HMVCurzon, Wimbledon and affiliate challenges

UK - London: Oxford Street - Site of Original ...Image by wallyg via Flickr

High street survival story HMV has teamed up with Curzon Artificial Eye to launch HMVCurzon. Great name.

HMVCurzon is an in-store cinema for HMV. The first one, HMVCurzon Wimbledon, is a 263 seat, three screen cinema that’ll open above the HMV store in Wimbledon.

I can see why HMV are doing this and I agree with the tactic. The products that HMV sells – games, DVDs and music – are exactly the sort of thing where the physical medium isn’t import. You download the latest games, DVDs and music these days and you don’t trek all the way to Wimbledon to buy them. You certainly don’t want shiny but fragile spinny discs to cart around the next time you move house or to ruin with grubby fingers.

What HMV are doing here is giving us a reason to visit the store. It’s about turning retail into an experience and therefore giving it a reason to be physical rather than simply virtual. HMV talk about becoming an entertainment hub.

So, HMVCurzon is a physical thing then… but does that mean it should be sloppy online?

No. Never.

The sub-brand does have a website. In fact the site informs me that they have a cafĂ©/bar and offer internet access. Perfect. It’s jolly hard to find a nice place to sit, have a beer and get online.

What I noticed – after finding out about HMVCuzon – was the lack of affiliate communication.

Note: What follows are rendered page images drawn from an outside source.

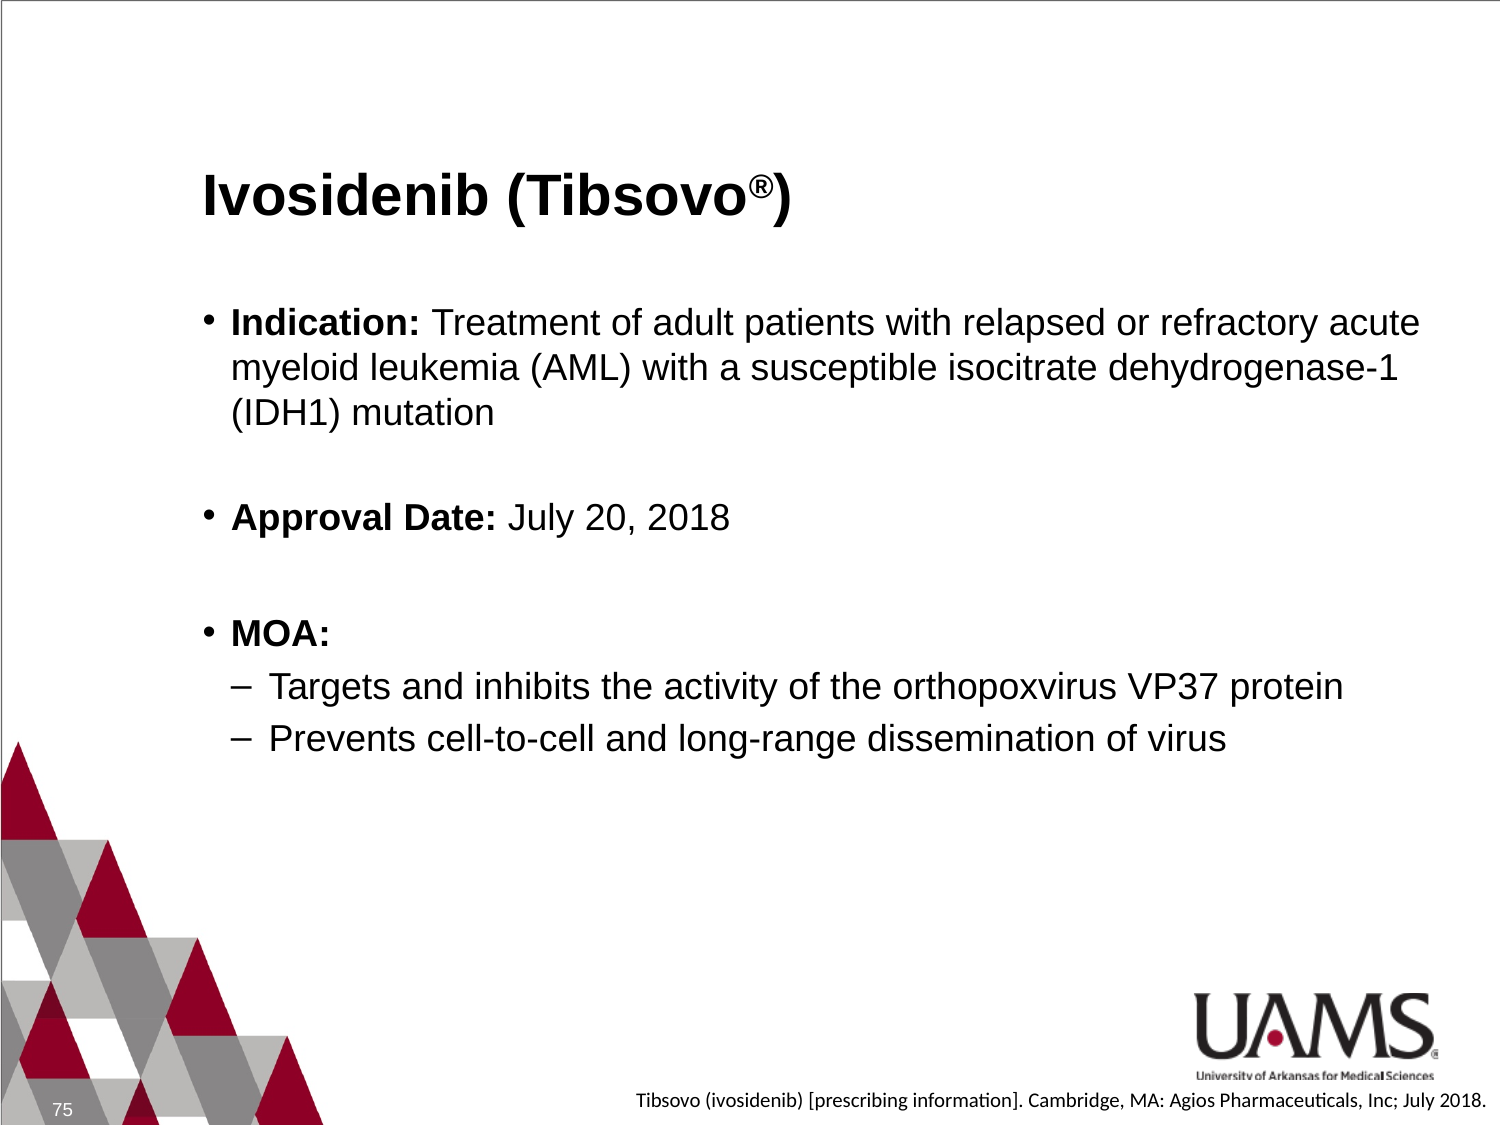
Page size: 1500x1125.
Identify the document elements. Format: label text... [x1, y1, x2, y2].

picture [0, 0, 1500, 1125]
text_box Tibsovo (ivosidenib) [prescribing information]. Cambridge, MA: Agios Pharmaceuticals, Inc; July 2018. [362, 1079, 1500, 1125]
title Ivosidenib (Tibsovo®) [187, 149, 1500, 250]
list Indication: Treatment of adult patients with relapsed or refractory acute myeloid leukemia (AML) with a susceptible isocitrate dehydrogenase-1 (IDH1) mutation Approval Date: July 20, 2018 MOA: Targets and inhibits the activity of the orthopoxvirus VP37 protein Prevents cell-to-cell and long-range dissemination of virus [187, 290, 1438, 875]
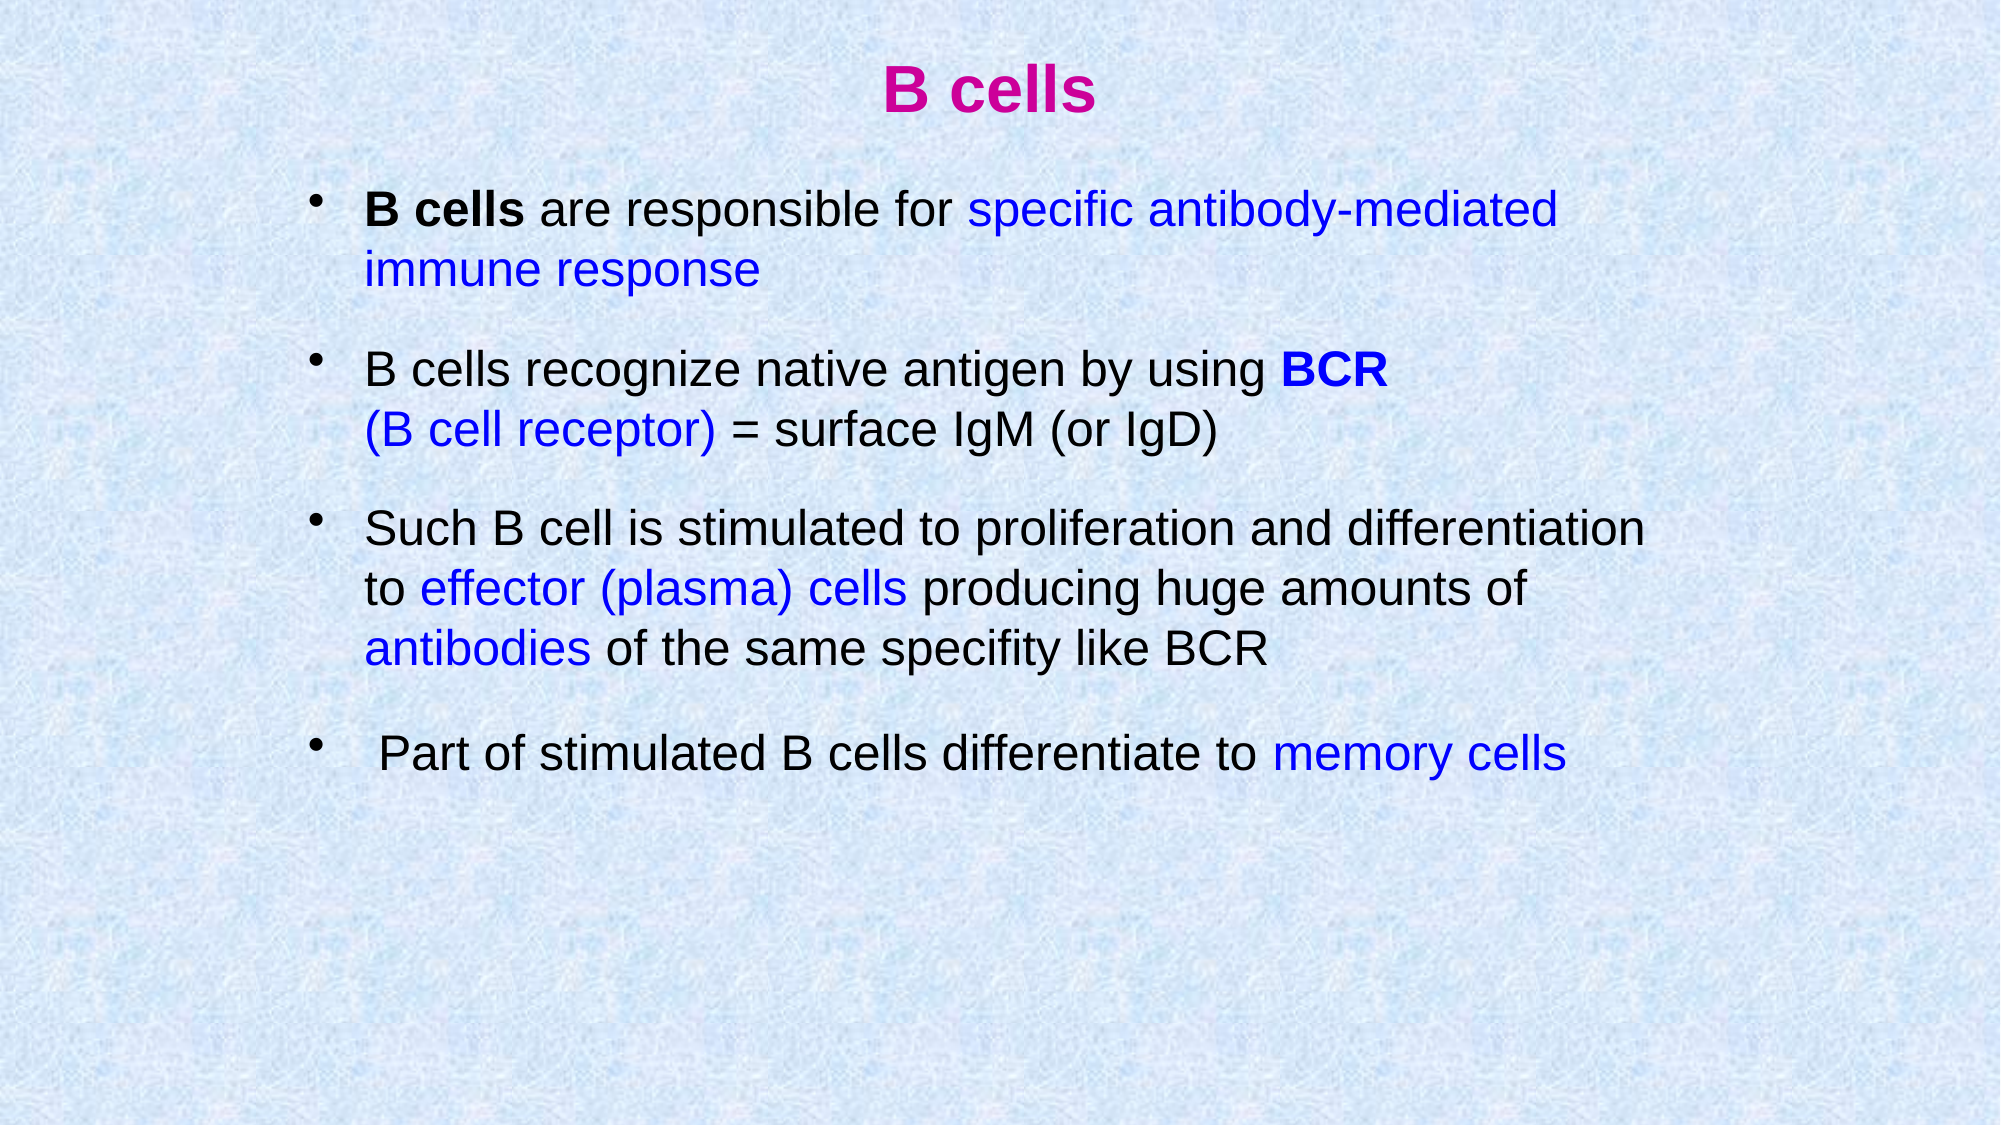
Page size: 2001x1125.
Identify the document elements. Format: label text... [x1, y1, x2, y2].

picture [0, 0, 2001, 1125]
title B cells [314, 30, 1666, 142]
list B cells are responsible for specific antibody-mediated immune response B cells recognize native antigen by using BCR (B cell receptor) = surface IgM (or IgD) Such B cell is stimulated to proliferation and differentiation to effector (plasma) cells producing huge amounts of antibodies of the same specifity like BCR Part of stimulated B cells differentiate to memory cells [292, 169, 1688, 1009]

Now, I’ve subscribed to an HMV affiliate program somewhere. It was only few months ago that I got emails from HMV’s affiliate managers which detailed how HMV was adding DoubleClick tracking to their affiliate redirects. Another good idea as it’ll allow them to de-duplicate sales against search, other networks and even look at sales attribution (or click path analysis as DoubleClick call it).

So unless I’ve silently been kicked off the program (it happens) I should have got an email about HMVCurzon.

Here’s why.

There are dozens of entertainment blogs that should be part of the HMV affiliate program. These are the very blogs that would be fantastic social media / brand ambassadors. They could all be happily writing about the launch of HMVCurzon and throwing in their affiliate code/ads for HMV as valid attempts to monetise the news.

HMV have just launched PureHMV; a loyalty program. I’m a member. I had to pay £3 to join but now when I buy music from HMV I’ll collect points. I can spend those points at pure.hmv.com. One of the things I can spend my PureHMV points is ‘purefilm’… in other words HMVCurzon stuff.

So even simple retail affiliates have a reason to promote HMVCurzon; it’s an incentive to go shop at HMV.

It’s not just a lack of communication about HMVCurzon or PureHMV that may have some affiliates arching their eyebrows though. PureHMV is on a separate sub-domain. HMVCurzon has that different website. It’s likely that affiliates may loose out by linking to either one – the tracking code won’t drop the HMV cookie. What HMV should be doing is making it clear which sites affiliates can link to. Even if there’s no commission for PureHMV claims or HMVCurzon tickets their affiliate program should consider letting either be a valid destination for affiliate traffic.